[Start of Attachment]

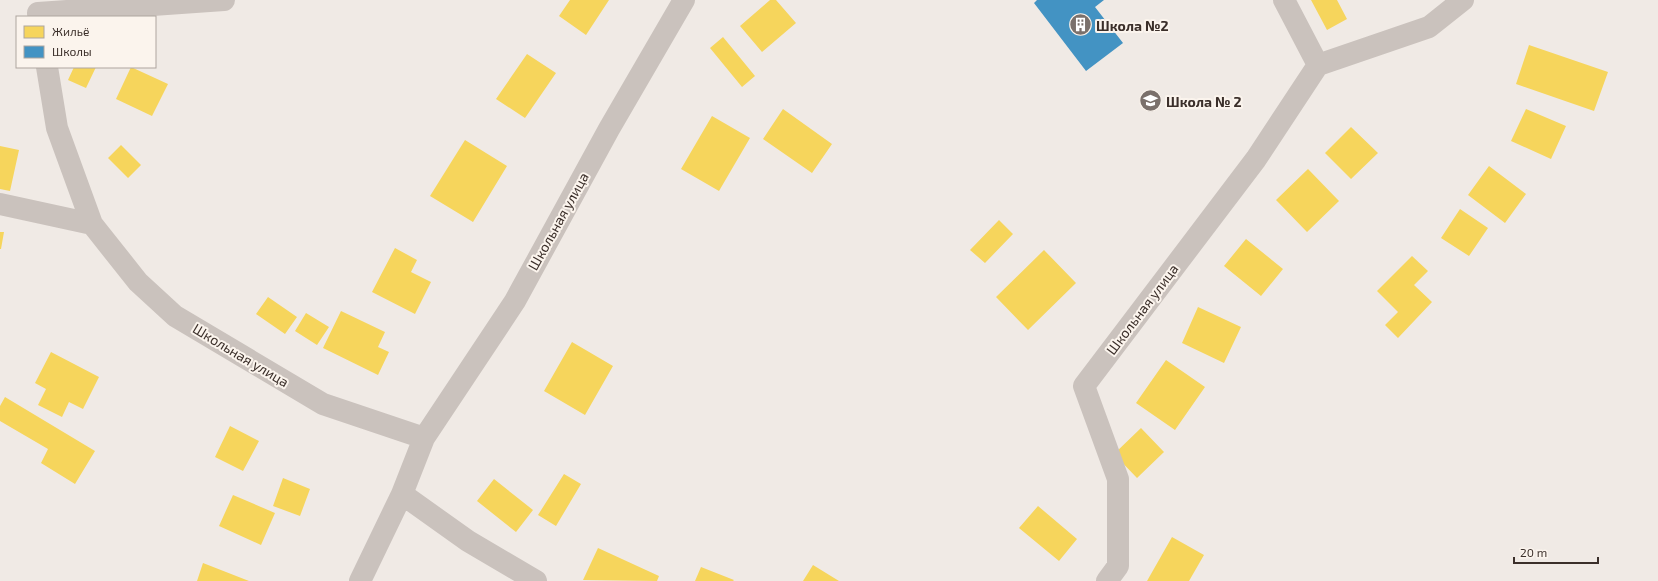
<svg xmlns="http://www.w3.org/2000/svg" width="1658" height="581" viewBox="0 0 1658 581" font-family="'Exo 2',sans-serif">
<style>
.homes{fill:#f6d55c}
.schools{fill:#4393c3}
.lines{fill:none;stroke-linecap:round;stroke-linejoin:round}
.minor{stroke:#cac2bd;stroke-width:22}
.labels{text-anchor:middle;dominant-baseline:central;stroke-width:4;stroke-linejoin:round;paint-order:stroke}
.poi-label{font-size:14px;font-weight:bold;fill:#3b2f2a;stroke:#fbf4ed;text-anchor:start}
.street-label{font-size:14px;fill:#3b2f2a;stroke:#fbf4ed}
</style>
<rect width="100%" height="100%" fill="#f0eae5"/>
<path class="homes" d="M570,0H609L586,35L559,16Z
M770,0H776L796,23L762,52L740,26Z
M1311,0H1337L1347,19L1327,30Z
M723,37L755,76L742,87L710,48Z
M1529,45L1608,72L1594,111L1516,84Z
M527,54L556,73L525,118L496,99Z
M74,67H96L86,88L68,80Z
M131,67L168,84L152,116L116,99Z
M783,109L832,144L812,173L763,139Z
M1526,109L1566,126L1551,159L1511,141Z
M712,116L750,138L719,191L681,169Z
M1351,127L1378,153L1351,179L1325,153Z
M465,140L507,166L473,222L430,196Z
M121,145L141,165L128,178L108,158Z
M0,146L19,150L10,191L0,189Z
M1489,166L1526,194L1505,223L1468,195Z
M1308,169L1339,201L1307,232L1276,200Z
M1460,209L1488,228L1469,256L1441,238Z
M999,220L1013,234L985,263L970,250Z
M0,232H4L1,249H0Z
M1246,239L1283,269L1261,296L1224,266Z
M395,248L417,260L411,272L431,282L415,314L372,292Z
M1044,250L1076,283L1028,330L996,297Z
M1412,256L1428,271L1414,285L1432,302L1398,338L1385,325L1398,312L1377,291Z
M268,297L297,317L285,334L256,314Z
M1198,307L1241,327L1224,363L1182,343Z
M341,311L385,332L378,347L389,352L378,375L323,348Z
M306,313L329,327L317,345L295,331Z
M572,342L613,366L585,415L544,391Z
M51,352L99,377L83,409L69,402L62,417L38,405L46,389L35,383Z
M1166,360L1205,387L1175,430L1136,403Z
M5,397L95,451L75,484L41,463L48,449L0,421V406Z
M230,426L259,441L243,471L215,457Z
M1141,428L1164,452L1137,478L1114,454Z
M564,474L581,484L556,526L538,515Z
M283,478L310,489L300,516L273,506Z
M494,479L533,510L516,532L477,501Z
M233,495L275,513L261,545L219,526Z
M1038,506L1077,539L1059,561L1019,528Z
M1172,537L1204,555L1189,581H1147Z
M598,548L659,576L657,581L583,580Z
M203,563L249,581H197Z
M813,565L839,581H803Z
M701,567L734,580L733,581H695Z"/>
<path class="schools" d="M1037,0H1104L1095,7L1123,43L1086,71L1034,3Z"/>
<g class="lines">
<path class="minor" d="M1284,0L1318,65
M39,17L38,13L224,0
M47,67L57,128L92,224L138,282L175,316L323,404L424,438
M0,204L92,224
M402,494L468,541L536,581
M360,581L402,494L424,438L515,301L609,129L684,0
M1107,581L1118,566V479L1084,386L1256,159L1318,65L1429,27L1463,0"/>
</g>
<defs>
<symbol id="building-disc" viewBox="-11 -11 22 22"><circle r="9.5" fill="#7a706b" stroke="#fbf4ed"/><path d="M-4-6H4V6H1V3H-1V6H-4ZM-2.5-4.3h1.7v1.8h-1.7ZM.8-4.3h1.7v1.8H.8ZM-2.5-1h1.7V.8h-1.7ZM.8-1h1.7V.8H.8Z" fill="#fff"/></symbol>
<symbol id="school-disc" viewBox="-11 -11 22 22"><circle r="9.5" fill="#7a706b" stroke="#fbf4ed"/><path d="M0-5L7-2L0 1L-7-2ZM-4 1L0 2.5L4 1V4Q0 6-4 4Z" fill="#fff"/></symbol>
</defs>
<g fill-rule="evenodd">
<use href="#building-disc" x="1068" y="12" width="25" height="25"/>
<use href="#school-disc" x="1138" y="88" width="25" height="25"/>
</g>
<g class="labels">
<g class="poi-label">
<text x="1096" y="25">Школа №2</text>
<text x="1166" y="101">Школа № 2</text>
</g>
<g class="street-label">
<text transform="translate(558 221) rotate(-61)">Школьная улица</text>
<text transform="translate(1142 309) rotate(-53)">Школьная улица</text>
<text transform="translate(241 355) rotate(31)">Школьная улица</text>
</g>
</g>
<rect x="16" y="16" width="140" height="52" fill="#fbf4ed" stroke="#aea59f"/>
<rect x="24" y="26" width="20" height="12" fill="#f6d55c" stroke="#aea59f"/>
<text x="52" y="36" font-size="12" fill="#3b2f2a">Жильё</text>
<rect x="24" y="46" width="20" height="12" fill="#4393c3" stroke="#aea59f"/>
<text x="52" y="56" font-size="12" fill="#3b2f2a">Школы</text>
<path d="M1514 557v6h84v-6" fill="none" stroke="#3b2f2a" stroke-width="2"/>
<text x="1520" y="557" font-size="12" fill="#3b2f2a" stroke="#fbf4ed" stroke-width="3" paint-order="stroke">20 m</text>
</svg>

[End of Attachment]

▶ [Task to carry out]
Copy every line of the listing containing the string "lines".

▶ [Output below]
.lines{fill:none;stroke-linecap:round;stroke-linejoin:round}
<g class="lines">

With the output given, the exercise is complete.